Supplied material:
-------

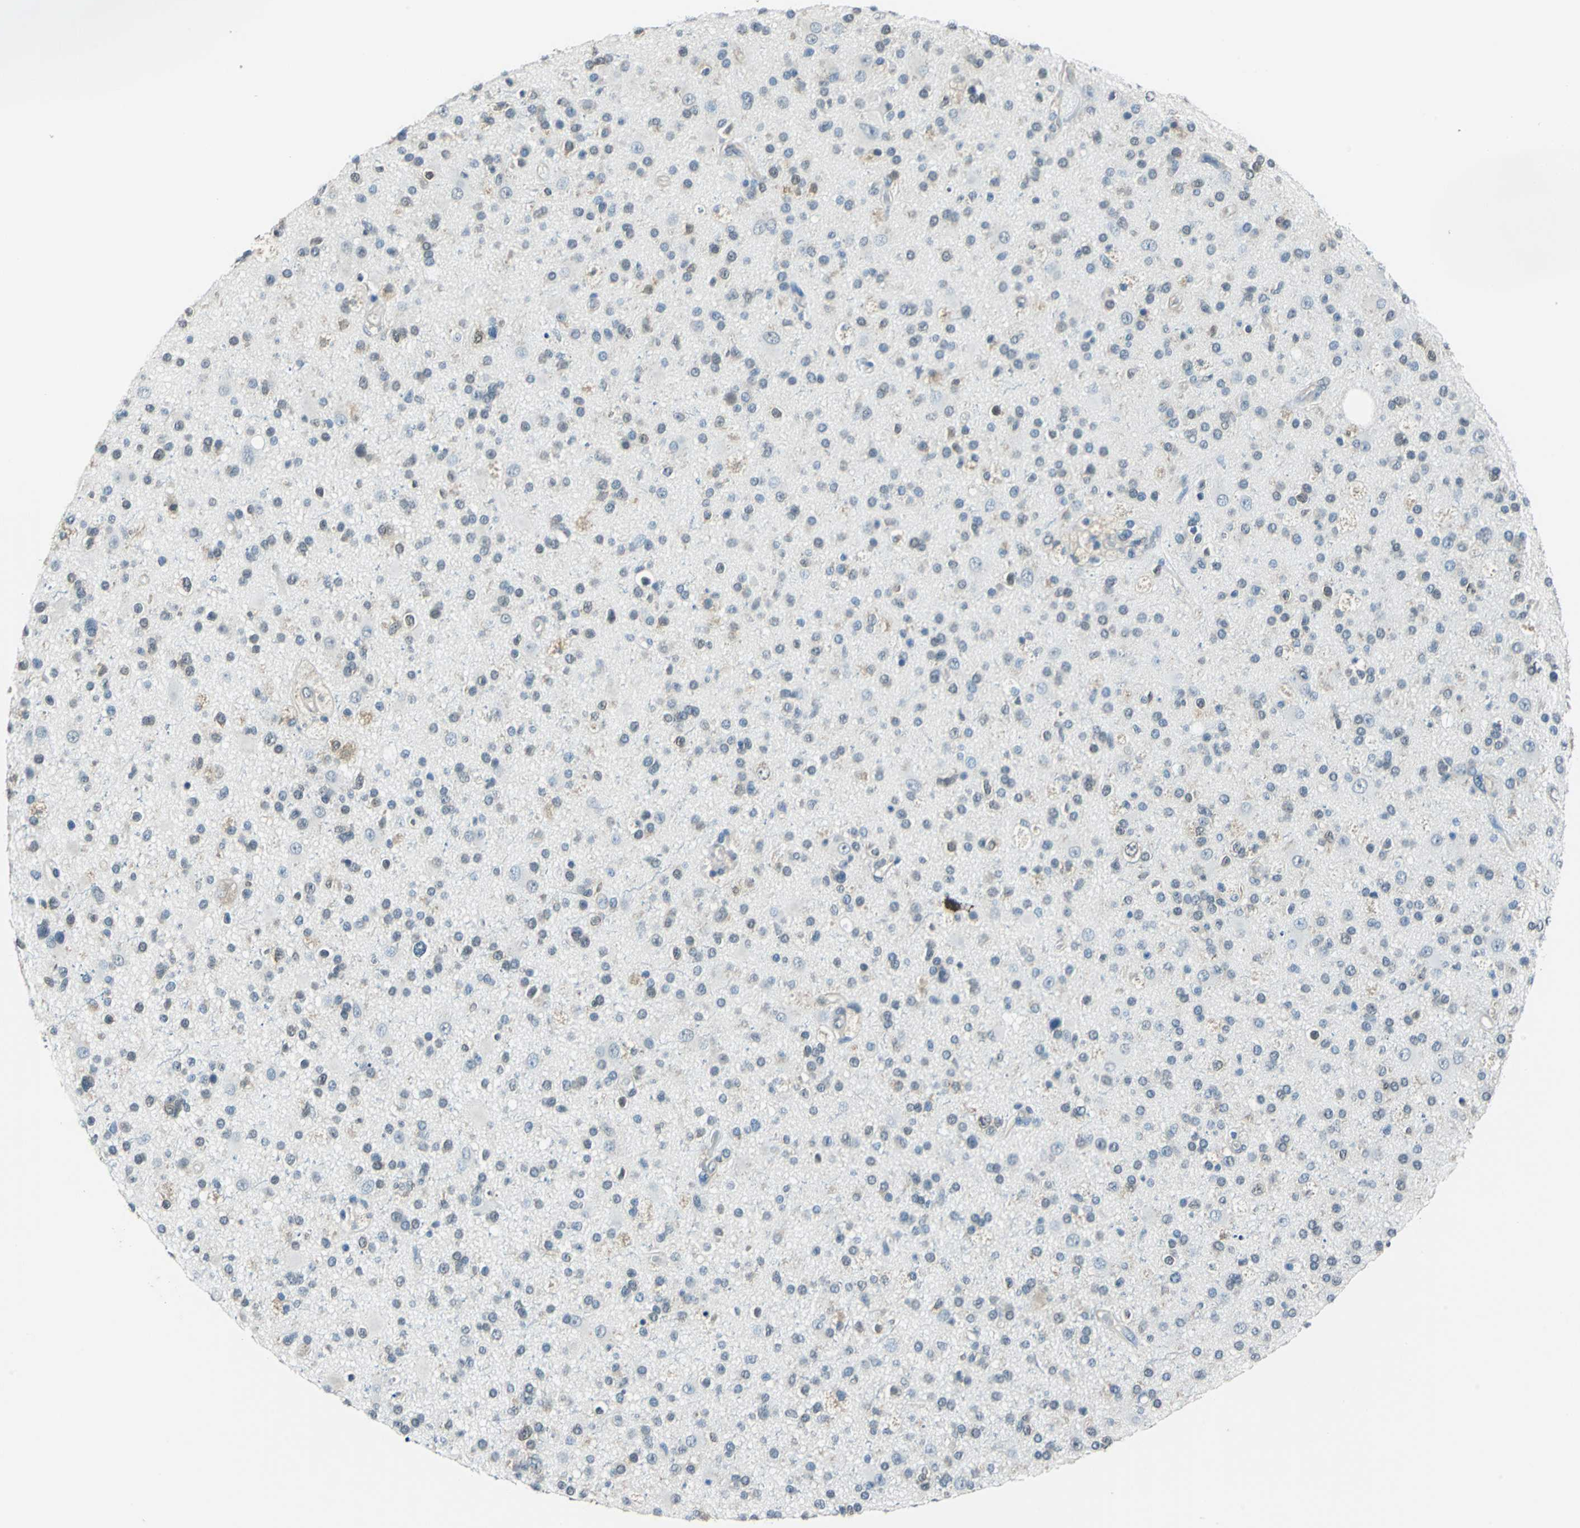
{"staining": {"intensity": "weak", "quantity": "<25%", "location": "cytoplasmic/membranous,nuclear"}, "tissue": "glioma", "cell_type": "Tumor cells", "image_type": "cancer", "snomed": [{"axis": "morphology", "description": "Glioma, malignant, High grade"}, {"axis": "topography", "description": "Brain"}], "caption": "Immunohistochemistry micrograph of malignant high-grade glioma stained for a protein (brown), which shows no positivity in tumor cells.", "gene": "FKBP4", "patient": {"sex": "male", "age": 33}}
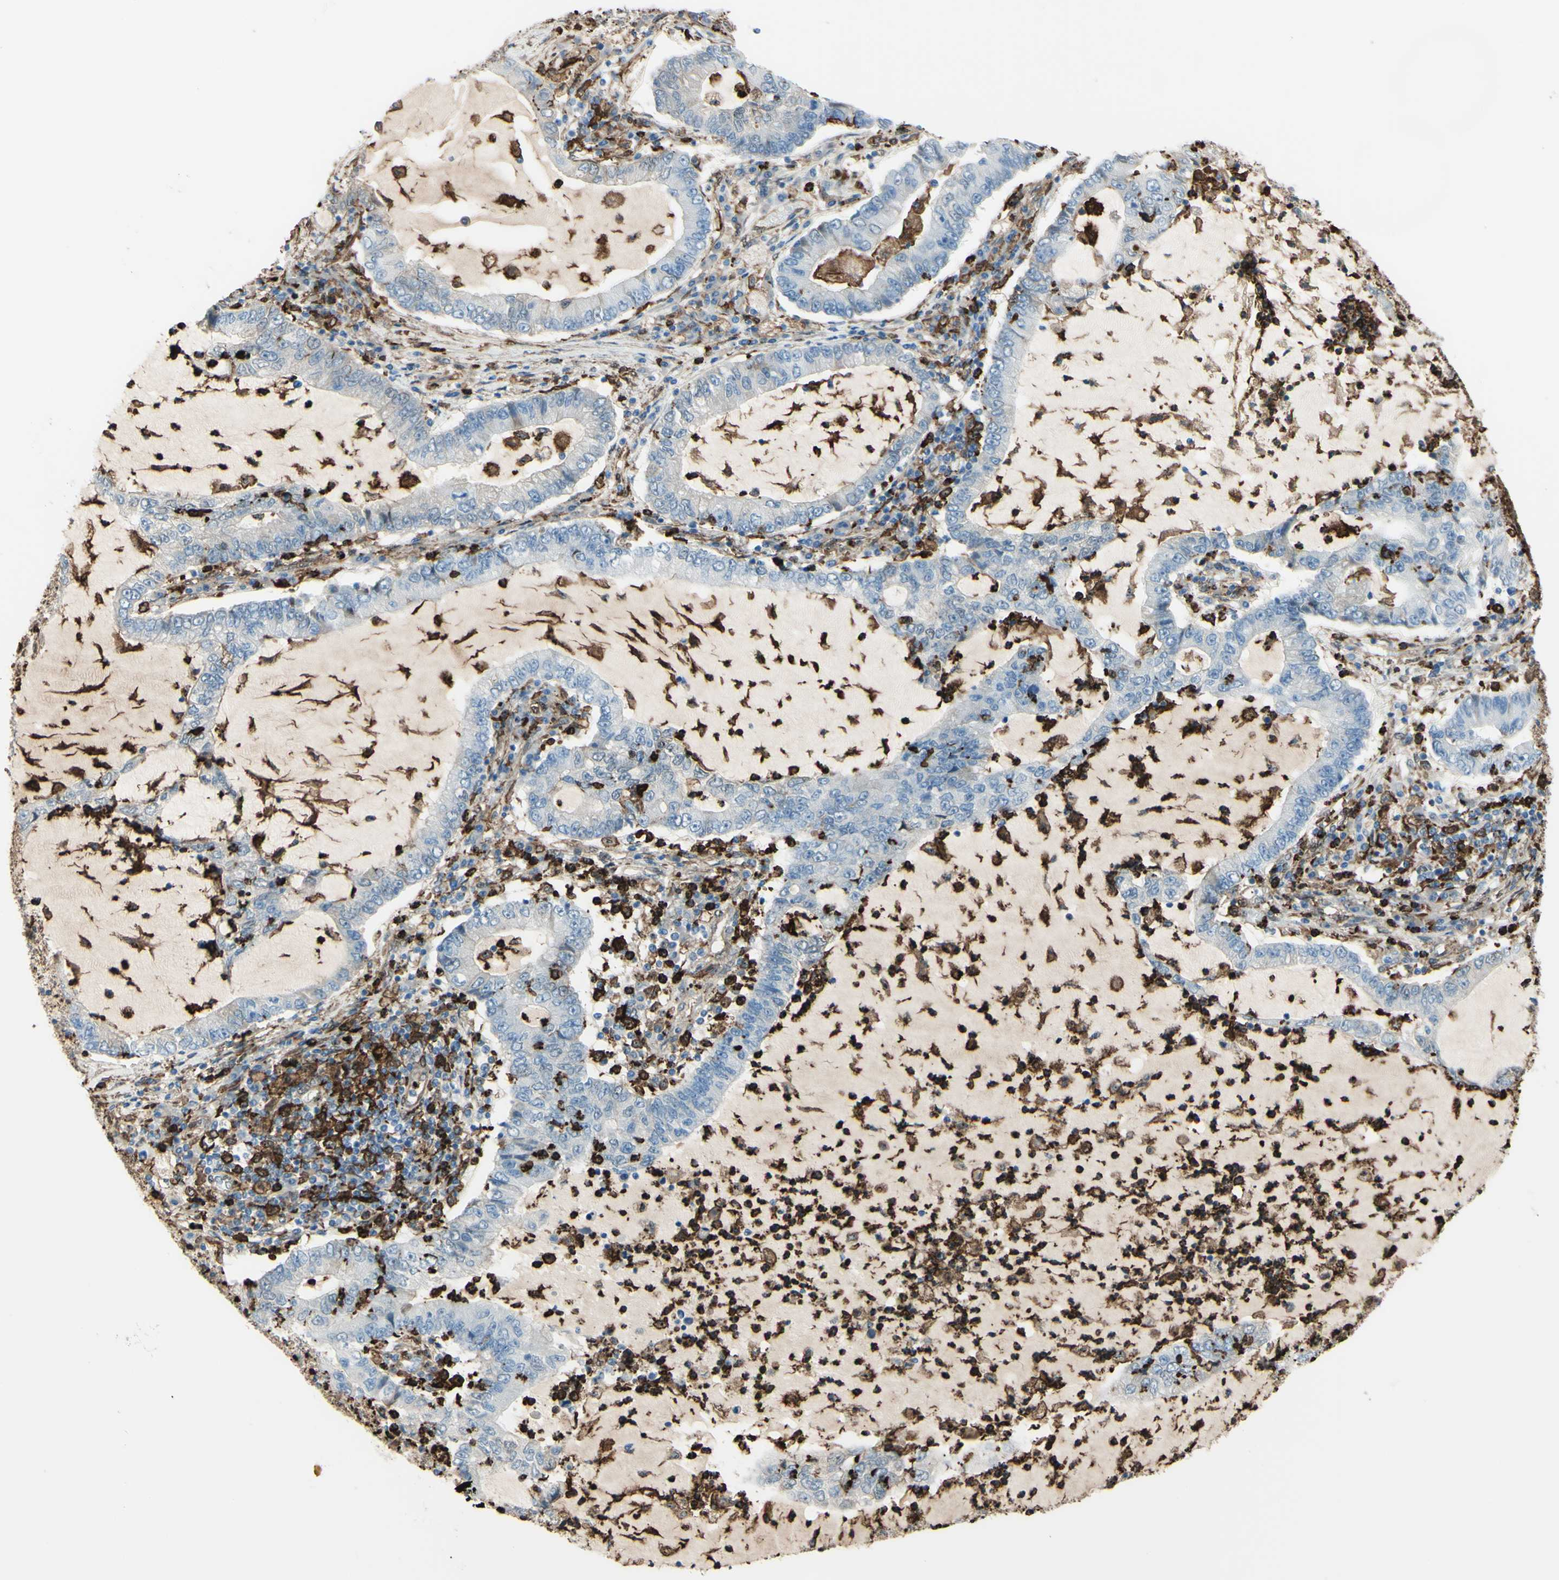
{"staining": {"intensity": "weak", "quantity": "25%-75%", "location": "cytoplasmic/membranous"}, "tissue": "lung cancer", "cell_type": "Tumor cells", "image_type": "cancer", "snomed": [{"axis": "morphology", "description": "Adenocarcinoma, NOS"}, {"axis": "topography", "description": "Lung"}], "caption": "Protein positivity by immunohistochemistry (IHC) demonstrates weak cytoplasmic/membranous positivity in approximately 25%-75% of tumor cells in lung cancer (adenocarcinoma). The staining is performed using DAB (3,3'-diaminobenzidine) brown chromogen to label protein expression. The nuclei are counter-stained blue using hematoxylin.", "gene": "GSN", "patient": {"sex": "female", "age": 51}}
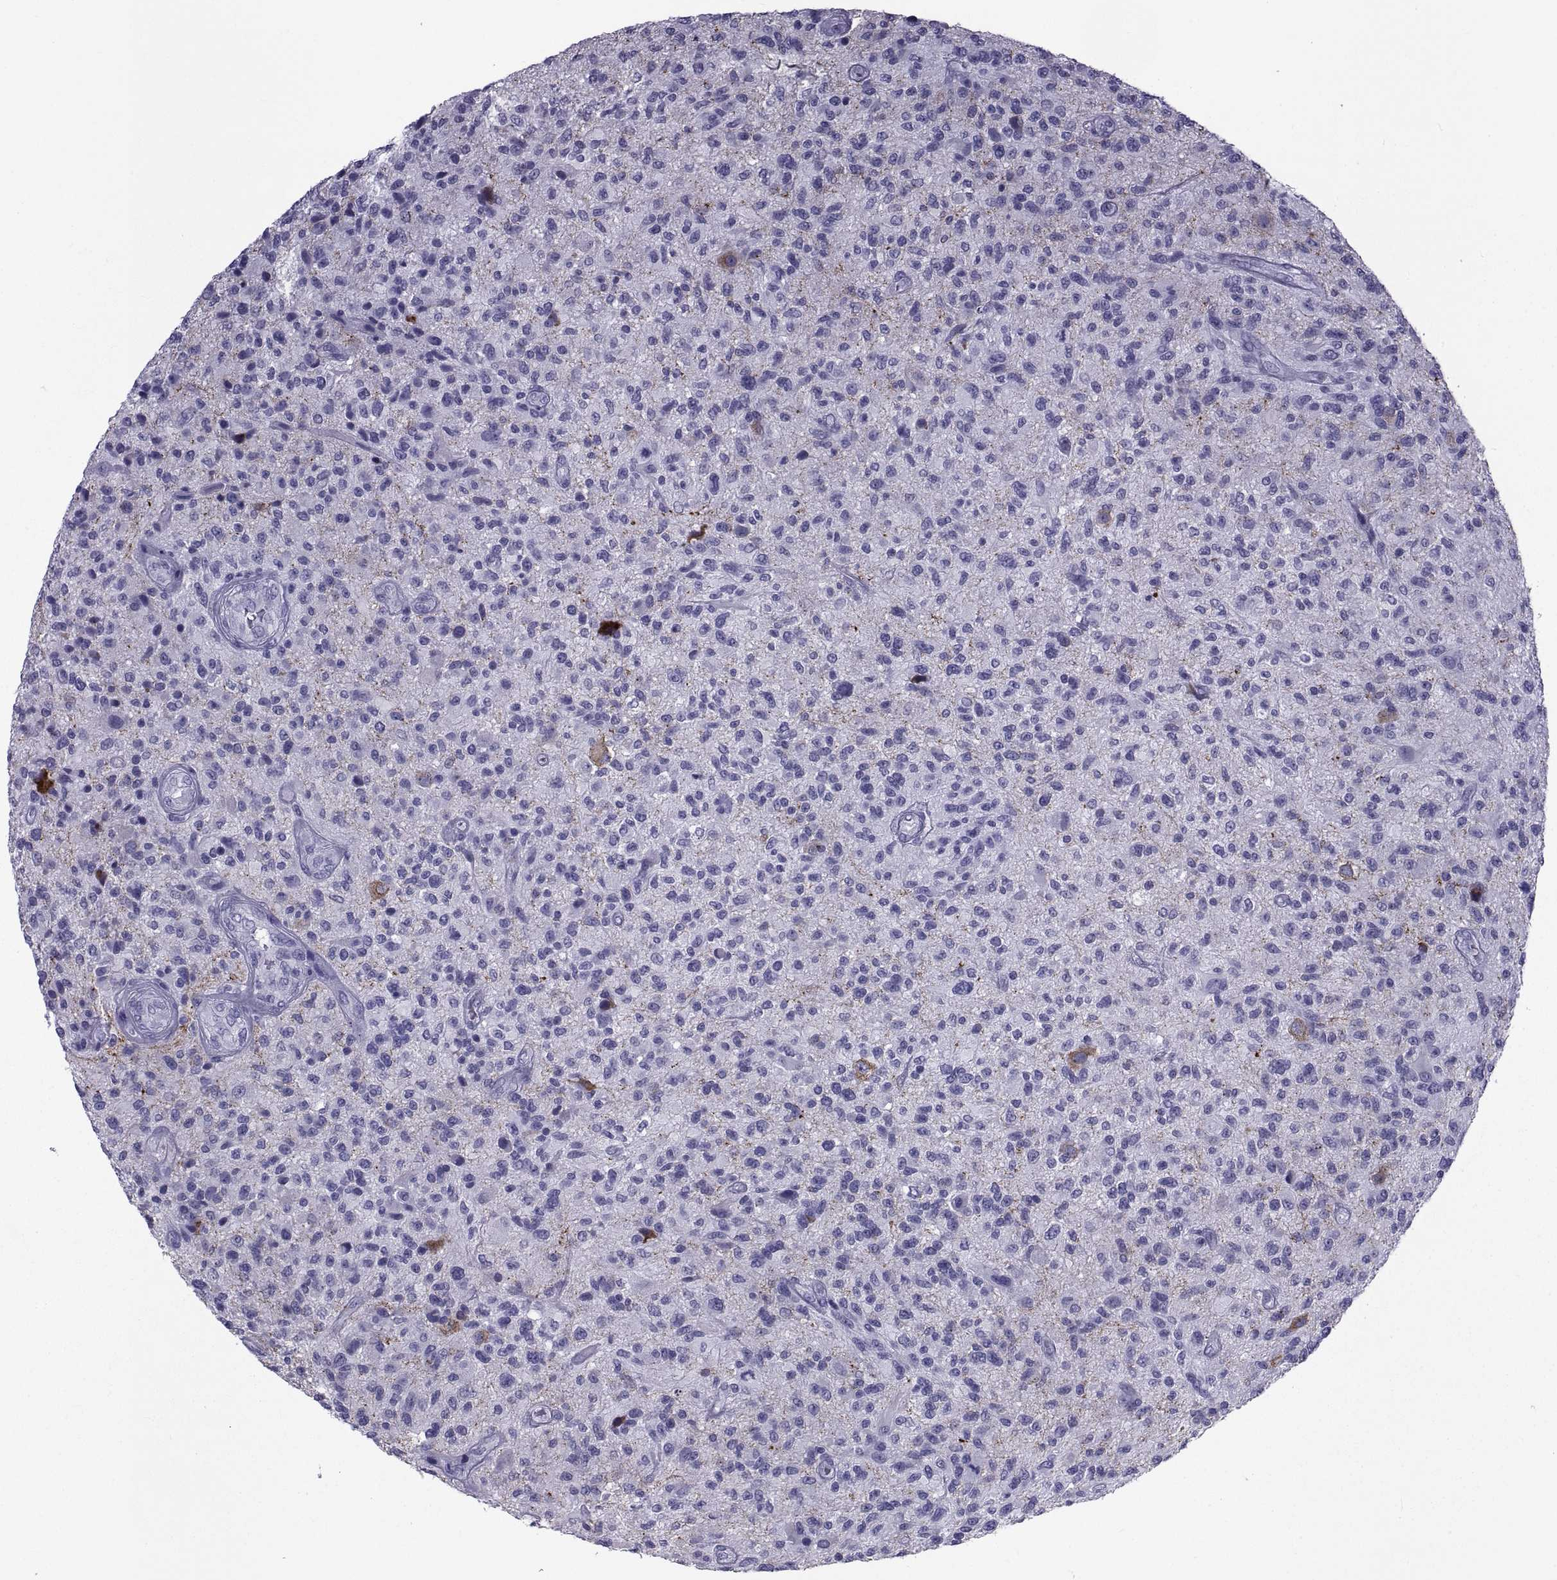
{"staining": {"intensity": "negative", "quantity": "none", "location": "none"}, "tissue": "glioma", "cell_type": "Tumor cells", "image_type": "cancer", "snomed": [{"axis": "morphology", "description": "Glioma, malignant, High grade"}, {"axis": "topography", "description": "Brain"}], "caption": "A micrograph of high-grade glioma (malignant) stained for a protein shows no brown staining in tumor cells. The staining was performed using DAB to visualize the protein expression in brown, while the nuclei were stained in blue with hematoxylin (Magnification: 20x).", "gene": "NPTX2", "patient": {"sex": "male", "age": 47}}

-------

Try it:
Search the data for the word "shows" and copy each line where it appears.

Written solution:
{"staining": {"intensity": "weak", "quantity": "<25%", "location": "cytoplasmic/membranous,nuclear"}, "tissue": "glioma", "cell_type": "Tumor cells", "image_type": "cancer", "snomed": [{"axis": "morphology", "description": "Glioma, malignant, High grade"}, {"axis": "topography", "description": "Brain"}], "caption": "Immunohistochemistry micrograph of malignant high-grade glioma stained for a protein (brown), which shows no positivity in tumor cells.", "gene": "FKBP4", "patient": {"sex": "male", "age": 33}}
{"staining": {"intensity": "negative", "quantity": "none", "location": "none"}, "tissue": "glioma", "cell_type": "Tumor cells", "image_type": "cancer", "snomed": [{"axis": "morphology", "description": "Glioma, malignant, High grade"}, {"axis": "topography", "description": "Brain"}], "caption": "A micrograph of high-grade glioma (malignant) stained for a protein shows no brown staining in tumor cells. The staining was performed using DAB to visualize the protein expression in brown, while the nuclei were stained in blue with hematoxylin (Magnification: 20x).", "gene": "NPTX2", "patient": {"sex": "male", "age": 47}}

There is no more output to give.